Applications for US jobless aid tick up to still-low 267,000

Friday, September 18, 2015, Vol. 39, No. 38

WASHINGTON (AP) — The number of Americans seeking unemployment benefits rose slightly last week yet remained at a low level consistent with solid job growth.

Weekly applications for jobless aid rose 3,000 to a seasonally adjusted 267,000, the Labor Department said Thursday. The four-week average, a less volatile figure, declined to 271,750.

Applications are a proxy for layoffs, and the low readings suggest Americans are enjoying solid job security. Steady economic growth has encouraged employers to hold onto the workers they already have and is spurring more hiring. The four-week average fell to a 15-year low last month.

The steady stream of low readings also indicates that employers have not been spooked by signs of slowing growth in China or recent volatility in the stock market.

"Overall employment growth remains more than strong enough to keep the unemployment rate declining," Jim O'Sullivan, chief U.S. economist at High Frequency Economics, said in a note to clients. "Domestic strength is offsetting foreign weakness."

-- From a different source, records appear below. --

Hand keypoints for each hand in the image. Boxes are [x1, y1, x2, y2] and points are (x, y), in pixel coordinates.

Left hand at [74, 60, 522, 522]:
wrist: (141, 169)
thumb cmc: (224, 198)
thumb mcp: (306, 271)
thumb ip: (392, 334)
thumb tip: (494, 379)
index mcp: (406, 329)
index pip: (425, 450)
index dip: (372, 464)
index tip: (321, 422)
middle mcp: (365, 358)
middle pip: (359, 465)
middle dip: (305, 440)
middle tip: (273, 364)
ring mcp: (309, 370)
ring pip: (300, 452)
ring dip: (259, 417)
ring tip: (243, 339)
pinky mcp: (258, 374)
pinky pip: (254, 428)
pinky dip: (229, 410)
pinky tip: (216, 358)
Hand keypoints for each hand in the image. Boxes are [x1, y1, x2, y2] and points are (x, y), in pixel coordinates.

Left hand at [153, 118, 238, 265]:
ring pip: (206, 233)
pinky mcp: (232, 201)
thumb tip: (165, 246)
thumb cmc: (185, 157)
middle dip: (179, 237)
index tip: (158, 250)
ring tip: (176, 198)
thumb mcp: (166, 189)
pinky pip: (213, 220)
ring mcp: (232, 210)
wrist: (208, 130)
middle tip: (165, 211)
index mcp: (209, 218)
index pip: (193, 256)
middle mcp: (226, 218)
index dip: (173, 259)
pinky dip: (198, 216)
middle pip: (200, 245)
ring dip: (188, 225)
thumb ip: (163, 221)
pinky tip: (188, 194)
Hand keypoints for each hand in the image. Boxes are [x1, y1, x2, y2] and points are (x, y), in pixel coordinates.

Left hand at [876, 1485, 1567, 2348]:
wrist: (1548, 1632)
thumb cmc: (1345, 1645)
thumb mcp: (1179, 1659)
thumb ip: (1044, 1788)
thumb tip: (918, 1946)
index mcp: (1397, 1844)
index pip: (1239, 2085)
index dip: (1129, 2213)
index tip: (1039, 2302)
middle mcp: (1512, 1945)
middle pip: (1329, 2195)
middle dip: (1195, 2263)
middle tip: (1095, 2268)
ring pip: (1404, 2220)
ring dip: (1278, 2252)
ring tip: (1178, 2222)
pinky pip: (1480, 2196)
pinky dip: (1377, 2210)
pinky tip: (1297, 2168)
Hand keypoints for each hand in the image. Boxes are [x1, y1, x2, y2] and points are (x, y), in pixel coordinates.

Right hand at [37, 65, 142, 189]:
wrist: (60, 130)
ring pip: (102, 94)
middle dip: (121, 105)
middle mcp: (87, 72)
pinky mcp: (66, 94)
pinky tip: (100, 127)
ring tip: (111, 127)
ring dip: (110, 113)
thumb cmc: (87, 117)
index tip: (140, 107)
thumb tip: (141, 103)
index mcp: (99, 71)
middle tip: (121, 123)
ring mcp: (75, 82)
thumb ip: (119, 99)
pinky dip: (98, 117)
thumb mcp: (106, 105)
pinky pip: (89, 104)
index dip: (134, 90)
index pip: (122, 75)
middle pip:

The number of people receiving benefits was essentially unchanged at 2.24 million.

Employers have added an average of 221,000 jobs a month in the past three months, a solid pace and above the average of 189,000 in the preceding three months. The unemployment rate has fallen to 5.1 percent, a seven-year low.

The job market's recovery is a key reason Federal Reserve chair Janet Yellen has indicated that the Fed may raise short-term interest rates by the end of this year. The Fed decided against raising rates at its meeting last week, citing too-low inflation and economic turmoil overseas. The interest rate the Fed controls has been pegged near zero for seven years.

"The pace of job gains has been solid, the unemployment rate has declined, and overall labor market conditions have continued to improve," Yellen said at a press conference last week.

The Fed and global financial markets have been unnerved by signs that China's economy, the world's second-largest, is stumbling after years of double-digit growth. On Wednesday, a measure of Chinese factory activity fell to its lowest level in six years.

Recent data on the U.S. economy have been mixed. Sales of existing homes slipped last month but have increased at a healthy pace in the past year, the National Association of Realtors said Monday.

Yet orders for long-lasting factory goods fell sharply last month, the Commerce Department said Thursday, dragged down by sharp declines in aircraft and auto orders.

The economy expanded at a 3.7 percent annual rate in the April-June quarter, though most analysts expect it will slow for the rest of the year. The Federal Reserve Bank of Atlanta estimates growth will be just 1.5 percent in the third quarter.